Six years ago, he chose to pass up prime minister Ehud Olmert’s unprecedented peace offer — Gaza, the West Bank with one-for-one land swaps, a shared Jerusalem. It was everything the Palestinians ostensibly want from Israel, and he spurned it. Today, a very weary 79, he’s facing a far less generous Israeli leader. The prospects of the man who said no to Ehud Olmert reaching terms with Benjamin Netanyahu were always spectacularly slim to nil. As of Wednesday, nil.

Israel could have done more to encourage him. Notably, it could have declaredly halted settlement expansion in areas it does not intend to keep under any conceivable accord. But it’s highly unlikely that this would have made the critical difference. Abbas simply was not willing to tackle the profound anti-Israel sentiment among his people, and was certainly not prepared to risk his own well-being, for the noble, high-risk cause of a negotiated path to statehood.

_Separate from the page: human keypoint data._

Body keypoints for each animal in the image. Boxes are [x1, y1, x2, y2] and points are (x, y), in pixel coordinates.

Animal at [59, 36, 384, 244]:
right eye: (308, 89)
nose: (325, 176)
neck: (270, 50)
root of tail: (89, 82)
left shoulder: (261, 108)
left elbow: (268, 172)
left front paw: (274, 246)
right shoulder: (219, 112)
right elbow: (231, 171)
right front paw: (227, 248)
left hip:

Wednesday’s superficial unity deal — the new incarnation of an on-off partnership between rival Palestinian factions that thoroughly loathe each other — was Abbas’s latest act of willful weakness. He is escaping the deeply uncomfortable pressure to compromise with Israel and instead embracing a veneer of Palestinian unity. It was also an act that underlined the impotence of the American interlocutors, whose warnings against an alliance with Hamas were blithely ignored.

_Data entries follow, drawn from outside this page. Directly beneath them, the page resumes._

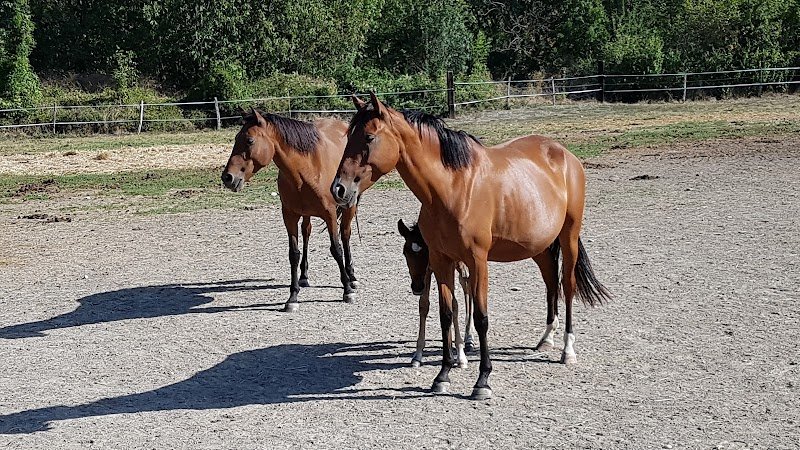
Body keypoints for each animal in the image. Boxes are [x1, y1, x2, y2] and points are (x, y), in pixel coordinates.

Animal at [222, 108, 371, 312]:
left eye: (249, 140)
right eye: (236, 138)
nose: (227, 177)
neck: (306, 169)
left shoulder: (330, 215)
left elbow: (336, 248)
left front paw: (347, 290)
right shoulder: (289, 216)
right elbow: (294, 254)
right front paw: (292, 297)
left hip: (349, 205)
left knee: (345, 234)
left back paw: (352, 276)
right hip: (306, 214)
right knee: (307, 232)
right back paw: (304, 276)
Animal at [397, 219, 473, 368]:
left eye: (426, 253)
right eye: (405, 252)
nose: (416, 287)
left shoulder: (449, 266)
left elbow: (454, 305)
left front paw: (461, 356)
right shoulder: (427, 272)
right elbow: (424, 305)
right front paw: (417, 355)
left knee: (467, 284)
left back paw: (469, 338)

Terribly, it opens the path to a possible deterioration into more of the violence that blighted all of our lives a decade ago. It likely marks the start of an intensified Palestinian effort to demonize Israel on the world stage, with the international community unlikely to need much persuading that Netanyahu is the architect of all our region’s misfortune.

Good news for Israel? Anything but. Good news for nobody but the extremists.